## Exercise objective:
An exact copy of the data is needed, one that excludes all pictures.

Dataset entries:
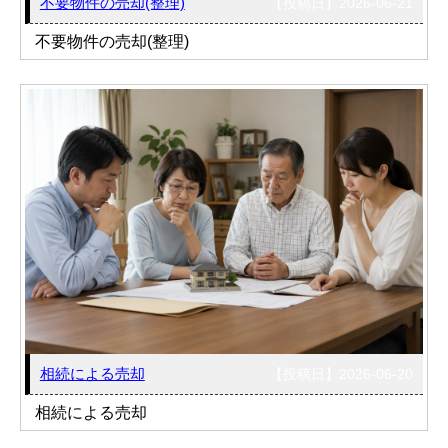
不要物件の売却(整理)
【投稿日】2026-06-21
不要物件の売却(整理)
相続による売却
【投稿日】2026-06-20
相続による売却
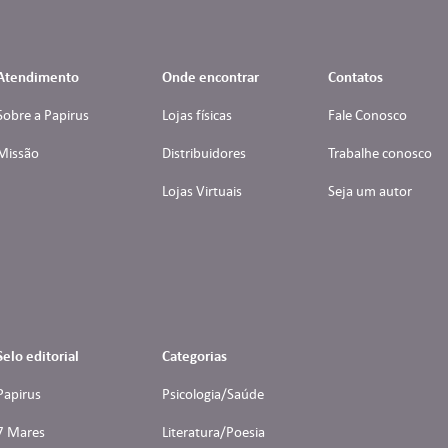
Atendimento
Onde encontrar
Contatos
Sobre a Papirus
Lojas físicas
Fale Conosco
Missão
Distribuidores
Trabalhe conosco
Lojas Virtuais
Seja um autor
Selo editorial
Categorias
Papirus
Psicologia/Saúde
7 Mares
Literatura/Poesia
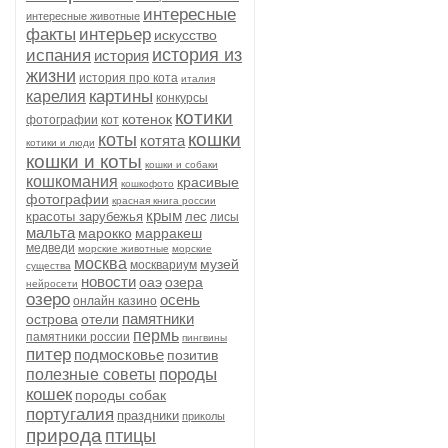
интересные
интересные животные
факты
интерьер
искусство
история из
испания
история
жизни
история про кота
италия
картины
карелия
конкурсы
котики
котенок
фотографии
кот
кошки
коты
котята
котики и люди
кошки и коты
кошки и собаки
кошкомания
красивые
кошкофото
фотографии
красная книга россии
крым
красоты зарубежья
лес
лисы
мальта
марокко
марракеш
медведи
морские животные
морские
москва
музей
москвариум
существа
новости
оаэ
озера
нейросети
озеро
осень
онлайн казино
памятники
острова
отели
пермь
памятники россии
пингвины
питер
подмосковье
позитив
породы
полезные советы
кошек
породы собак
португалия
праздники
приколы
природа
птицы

## Reply:
不要物件の売却(整理)
【投稿日】2026-06-21
不要物件の売却(整理)
相続による売却
【投稿日】2026-06-20
相続による売却
Atendimento
Onde encontrar
Contatos
Sobre a Papirus
Lojas físicas
Fale Conosco
Missão
Distribuidores
Trabalhe conosco
Lojas Virtuais
Seja um autor
Selo editorial
Categorias
Papirus
Psicologia/Saúde
7 Mares
Literatura/Poesia
интересные
интересные животные
факты
интерьер
искусство
история из
испания
история
жизни
история про кота
италия
картины
карелия
конкурсы
котики
котенок
фотографии
кот
кошки
коты
котята
котики и люди
кошки и коты
кошки и собаки
кошкомания
красивые
кошкофото
фотографии
красная книга россии
крым
красоты зарубежья
лес
лисы
мальта
марокко
марракеш
медведи
морские животные
морские
москва
музей
москвариум
существа
новости
оаэ
озера
нейросети
озеро
осень
онлайн казино
памятники
острова
отели
пермь
памятники россии
пингвины
питер
подмосковье
позитив
породы
полезные советы
кошек
породы собак
португалия
праздники
приколы
природа
птицы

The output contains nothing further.